(Activity)
Answer these questions from the Missing in Action disc review below.
1. What kind of audio track does the disc have?
2. Which earlier release supplies the recycled bonus features?
3. Whose interview is included among the extras?

(Selected text)
Content starts
On the audio front, we’re treated to a DTS-HD MA 2.0 track that in typical 80s fashion is frontloaded and aggressive with plenty of explosions, gunfire, screaming, and just overall loudness. But that’s a good thing! Dialog - what there is of it - comes through clean and clear without issue. The soundscape has plenty of atmosphere for the quieter moments or early during the press conference scene and action sequences are large and lively - even if the explosions and gunshots have that overpowered canned quality. All in all an effective mix.
Bonus features for this return to Missing in Action are on the light side. In addition to KLSC’s usual collection of related trailers, this disc recycles the same bits and pieces found in Shout Factory’s 2017 Collector’s Edition - which isn’t necessarily a bad thing. That Zito commentary is very interesting and shows just how under the gun they were and had to adjust the script dramatically during filming. Also included is the James Bruner interview which also offers more interesting behind-the-scenes insight.
Content ends
(Given data)
Content starts
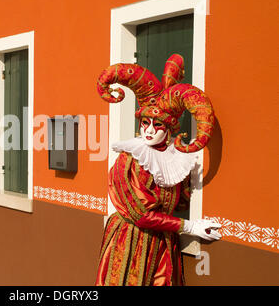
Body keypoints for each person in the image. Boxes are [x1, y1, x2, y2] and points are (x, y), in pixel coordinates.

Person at [95, 54, 221, 286]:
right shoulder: (130, 159)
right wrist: (190, 226)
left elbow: (179, 202)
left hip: (162, 244)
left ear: (170, 128)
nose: (149, 130)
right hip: (130, 242)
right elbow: (140, 215)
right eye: (145, 123)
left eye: (158, 124)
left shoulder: (175, 159)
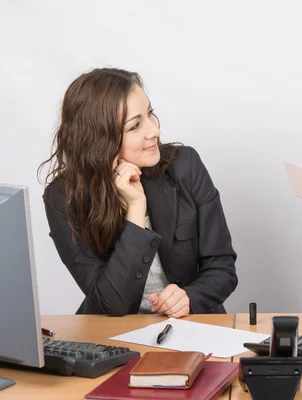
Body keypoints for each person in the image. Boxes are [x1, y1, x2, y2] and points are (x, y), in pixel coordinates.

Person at [40, 68, 237, 317]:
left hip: (191, 324)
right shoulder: (63, 198)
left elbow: (222, 268)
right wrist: (135, 209)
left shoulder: (185, 165)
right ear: (99, 141)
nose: (154, 130)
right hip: (111, 335)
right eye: (135, 126)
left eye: (150, 114)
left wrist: (189, 297)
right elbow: (111, 303)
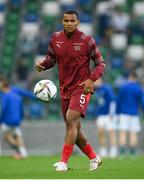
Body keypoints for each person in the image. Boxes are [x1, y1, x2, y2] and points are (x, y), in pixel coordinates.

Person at [35, 10, 105, 171]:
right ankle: (94, 157)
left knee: (71, 119)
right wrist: (42, 65)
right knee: (74, 128)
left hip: (82, 87)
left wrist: (91, 79)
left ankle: (63, 162)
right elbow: (51, 59)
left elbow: (101, 63)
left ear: (77, 22)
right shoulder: (55, 39)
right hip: (64, 88)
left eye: (72, 21)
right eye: (66, 20)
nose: (69, 23)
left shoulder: (87, 40)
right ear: (62, 21)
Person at [0, 75, 35, 159]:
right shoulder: (11, 91)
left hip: (8, 119)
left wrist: (36, 96)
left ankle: (21, 151)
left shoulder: (6, 94)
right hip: (16, 119)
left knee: (8, 136)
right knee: (17, 134)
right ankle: (22, 152)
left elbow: (4, 109)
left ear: (3, 82)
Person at [116, 71, 144, 156]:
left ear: (130, 77)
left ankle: (122, 152)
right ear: (136, 78)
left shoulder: (124, 87)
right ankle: (132, 153)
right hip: (134, 114)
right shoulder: (139, 88)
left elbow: (119, 101)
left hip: (124, 113)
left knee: (123, 132)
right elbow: (142, 102)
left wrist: (117, 112)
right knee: (133, 133)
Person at [94, 78, 118, 158]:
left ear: (100, 80)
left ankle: (113, 150)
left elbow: (112, 101)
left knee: (111, 133)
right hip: (100, 115)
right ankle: (103, 150)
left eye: (95, 81)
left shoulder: (107, 88)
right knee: (100, 133)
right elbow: (97, 104)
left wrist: (112, 113)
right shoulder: (96, 90)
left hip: (108, 115)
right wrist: (97, 115)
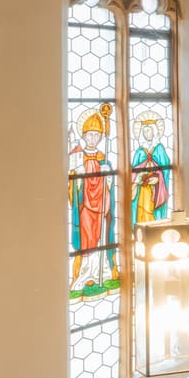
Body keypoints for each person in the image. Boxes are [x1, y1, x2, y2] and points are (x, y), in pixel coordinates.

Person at [69, 102, 115, 288]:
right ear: (84, 135)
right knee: (87, 238)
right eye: (90, 135)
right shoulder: (77, 156)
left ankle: (101, 273)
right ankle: (85, 273)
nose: (93, 138)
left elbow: (110, 184)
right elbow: (71, 185)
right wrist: (78, 175)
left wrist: (108, 173)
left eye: (97, 135)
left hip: (101, 205)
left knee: (101, 236)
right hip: (85, 206)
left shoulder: (103, 157)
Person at [131, 112, 172, 223]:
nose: (146, 134)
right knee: (141, 214)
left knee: (153, 215)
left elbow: (166, 170)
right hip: (141, 190)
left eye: (148, 131)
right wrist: (138, 179)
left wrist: (158, 179)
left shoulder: (159, 149)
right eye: (143, 131)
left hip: (155, 190)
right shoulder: (140, 151)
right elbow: (133, 170)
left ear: (154, 131)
Content ends
(Task answer)
1. A DTS-HD MA 2.0 track.
2. Shout Factory's 2017 Collector's Edition.
3. James Bruner's.